Au regard des pièces de la procédure, il est relevé que les dispositions légales ont été respectées.
Selon l'avis motivé accompagnant la saisine du Juge des Libertés et de la Détention, [U] [M] banalise les événements et la dégradation de son état de santé, y compris l'observance partielle qui a conduit à son hospitalisation en urgence.

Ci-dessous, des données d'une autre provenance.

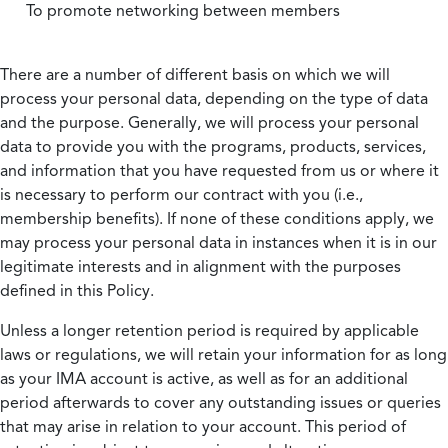
To promote networking between members
There are a number of different basis on which we will
process your personal data, depending on the type of data
and the purpose. Generally, we will process your personal
data to provide you with the programs, products, services,
and information that you have requested from us or where it
is necessary to perform our contract with you (i.e.,
membership benefits). If none of these conditions apply, we
may process your personal data in instances when it is in our
legitimate interests and in alignment with the purposes
defined in this Policy.
Unless a longer retention period is required by applicable
laws or regulations, we will retain your information for as long
as your IMA account is active, as well as for an additional
period afterwards to cover any outstanding issues or queries
that may arise in relation to your account. This period of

Il reconnaît une maladie psychique mais nie toute décompensation. Son discours est peu adapté, allusif et désorganisé, centré sur un vécu persécutoire dirigé sur ses parents et une demande sociale. Il persiste un doute sur une production hallucinatoire intrapsychique.
Les conditions apparaissent ainsi en l'état réunies pour que la mesure de soins psychiatriques sans consentement sous la forme d'une hospitalisation complète se poursuive.
PAR CES MOTIFS
Constatons que la procédure est régulière.
Autorisons le maintien de l’hospitalisation complète sous contrainte de Monsieur [U] [M].